Published online Aug 28, 2015. doi: 10.4254/wjh.v7.i18.2133
Peer-review started: December 30, 2014
First decision: January 20, 2015
Revised: June 29, 2015
Accepted: August 10, 2015
Article in press: August 11, 2015
Published online: August 28, 2015
Hepatocellular carcinoma (HCC) secondary to chronic viral hepatitis is a major health problem in Asian-Pacific regions due to the endemics of chronic hepatitis B and C virus infection. HCC surveillance has been recommended to patients who are at risk to develop HCC. Unfortunately, a significant proportion of patients still died in long run due to tumor recurrence. The key components of an optimal surveillance program include an accurate tumor biomarker and optimal surveillance interval. Serum alpha-fetoprotein (AFP), despite of being the most widely used biomarker for HCC surveillance, it was criticized as neither sensitive nor specific. Other HCC biomarkers, including lectin-reactive AFP (AFP-L3), des-gamma carboxyprothrombin, are still under investigations. Recent study showed cancer-associated genome-wide hypomethylation and copy number aberrations by plasma DNA bisulfite sequencing to be accurate with both sensitivity and specificity close to 90% in detecting HCC in a case-control study. Concerning the optimal surveillance interval, we believe one size does not fit all patients. Accurate risk prediction to assist prognostication with well-validated HCC risk scores would be useful to decide the need for HCC surveillance. These key components of an optimal HCC surveillance program should be further validated at a surveillance setting.
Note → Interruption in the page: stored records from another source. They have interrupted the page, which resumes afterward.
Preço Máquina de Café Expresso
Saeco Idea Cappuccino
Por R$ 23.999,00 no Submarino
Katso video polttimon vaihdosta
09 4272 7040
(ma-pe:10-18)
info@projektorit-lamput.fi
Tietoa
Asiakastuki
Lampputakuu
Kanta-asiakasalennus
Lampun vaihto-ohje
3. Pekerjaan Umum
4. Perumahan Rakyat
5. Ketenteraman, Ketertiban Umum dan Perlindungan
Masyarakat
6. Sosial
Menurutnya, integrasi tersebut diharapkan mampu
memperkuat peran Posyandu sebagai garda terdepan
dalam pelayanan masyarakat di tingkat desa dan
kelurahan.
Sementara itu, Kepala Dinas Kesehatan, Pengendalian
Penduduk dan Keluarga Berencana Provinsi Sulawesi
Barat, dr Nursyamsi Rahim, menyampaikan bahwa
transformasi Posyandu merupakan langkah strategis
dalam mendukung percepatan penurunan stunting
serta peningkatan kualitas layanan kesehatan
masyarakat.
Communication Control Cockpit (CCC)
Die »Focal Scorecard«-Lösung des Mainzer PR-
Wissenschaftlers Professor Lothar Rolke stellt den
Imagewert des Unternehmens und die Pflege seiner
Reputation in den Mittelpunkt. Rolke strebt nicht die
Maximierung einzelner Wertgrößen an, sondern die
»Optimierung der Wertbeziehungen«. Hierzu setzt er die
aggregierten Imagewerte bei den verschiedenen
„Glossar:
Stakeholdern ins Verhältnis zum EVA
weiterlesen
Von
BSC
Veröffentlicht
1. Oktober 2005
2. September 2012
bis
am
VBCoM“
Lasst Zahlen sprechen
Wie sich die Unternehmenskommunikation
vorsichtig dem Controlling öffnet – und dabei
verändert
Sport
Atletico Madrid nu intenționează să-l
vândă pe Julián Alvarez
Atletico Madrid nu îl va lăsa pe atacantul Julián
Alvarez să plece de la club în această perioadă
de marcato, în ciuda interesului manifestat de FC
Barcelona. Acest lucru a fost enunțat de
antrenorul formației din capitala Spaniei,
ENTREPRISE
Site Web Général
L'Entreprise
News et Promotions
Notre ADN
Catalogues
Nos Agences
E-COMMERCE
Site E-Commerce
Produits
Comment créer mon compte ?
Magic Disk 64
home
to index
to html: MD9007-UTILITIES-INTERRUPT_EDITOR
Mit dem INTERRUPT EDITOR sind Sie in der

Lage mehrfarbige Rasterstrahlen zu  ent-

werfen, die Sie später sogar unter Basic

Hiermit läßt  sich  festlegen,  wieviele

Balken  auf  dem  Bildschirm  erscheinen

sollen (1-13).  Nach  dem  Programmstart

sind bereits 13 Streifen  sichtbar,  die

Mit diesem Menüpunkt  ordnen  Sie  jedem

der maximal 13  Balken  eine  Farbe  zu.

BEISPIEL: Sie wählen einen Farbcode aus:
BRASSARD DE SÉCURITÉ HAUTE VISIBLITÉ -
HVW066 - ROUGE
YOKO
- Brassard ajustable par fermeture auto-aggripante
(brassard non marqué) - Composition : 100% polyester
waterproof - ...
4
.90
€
Core tip: The key components of an optimal surveillance program include an accurate tumor biomarker and optimal surveillance interval for hepatocellular carcinoma (HCC). Cancer-associated genome-wide hypomethylation and copy number aberrations by plasma DNA bisulfite sequencing are two promising genomic markers of HCC. Risk prediction by HCC risk scores may assist prognostication and to decide the optimal surveillance interval.